> _PRZYDZIELONE ZADANIE 1_:
Proszę wypisać z fragmentu tekstu, łącznie z tytułem, wszystkie wypowiedzenia zakończone znakiem zapytania.
> _PRZYDZIELONE ZADANIE 2_:
Należy przełożyć na język angielski następujące zdanie z fragmentu tekstu: „O ile dla nikogo nie stanowi już zaskoczenia możliwość dochodzenia odszkodowania w przypadku poniesienia szkód majątkowych, to jeszcze do niedawna nikt nie wierzył w to, że można uzyskać pieniężny ekwiwalent straconego czasu i nerwów”.

> _FRAGMENT TEKSTU_:
┄┄┄┄┄┄
PIĘĆ GWIAZDEK W KATALOGU, A NA MIEJSCU TYLKO JEDNA?

Wakacje tuż tuż… również oczekujecie na upragniony urlop? A może już zaplanowaliście swój wymarzony wyjazd?

0
538

Pomimo, iż odpowiedniej ilości słońca nie jest w stanie zagwarantować nawet najlepsze biuro podróży, to jak na pewno zdążyliście się przekonać w wielu przypadkach rzeczywiste warunki wypoczynku często odbiegają od tych oferowanych na kartach kolorowego katalogu. O ile dla nikogo nie stanowi już zaskoczenia możliwość dochodzenia odszkodowania w przypadku poniesienia szkód majątkowych, to jeszcze do niedawna nikt nie wierzył w to, że można uzyskać pieniężny ekwiwalent straconego czasu i nerwów.
┄┄┄┄┄┄
(Zebrane dane)
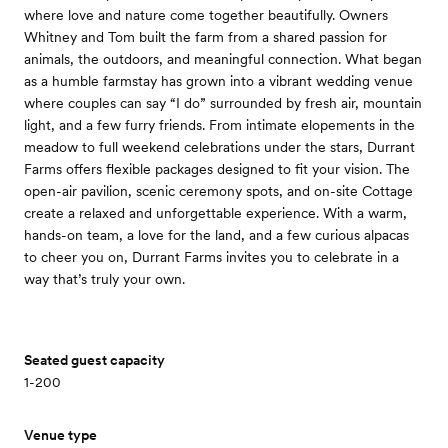
where love and nature come together beautifully. Owners
Whitney and Tom built the farm from a shared passion for
animals, the outdoors, and meaningful connection. What began
as a humble farmstay has grown into a vibrant wedding venue
where couples can say “I do” surrounded by fresh air, mountain
light, and a few furry friends. From intimate elopements in the
meadow to full weekend celebrations under the stars, Durrant
Farms offers flexible packages designed to fit your vision. The
open-air pavilion, scenic ceremony spots, and on-site Cottage
create a relaxed and unforgettable experience. With a warm,
hands-on team, a love for the land, and a few curious alpacas
to cheer you on, Durrant Farms invites you to celebrate in a
way that’s truly your own.
Seated guest capacity
1-200
Venue type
┄┄┄┄┄┄
> _PROPONOWANE ROZWIĄZANIE 1_:
PIĘĆ GWIAZDEK W KATALOGU, A NA MIEJSCU TYLKO JEDNA?
Wakacje tuż tuż… również oczekujecie na upragniony urlop?
A może już zaplanowaliście swój wymarzony wyjazd?

> _PROPONOWANE ROZWIĄZANIE 2_:
While the possibility of seeking compensation after suffering property damage no longer surprises anyone, until recently nobody believed that it was possible to obtain a monetary equivalent for lost time and frayed nerves.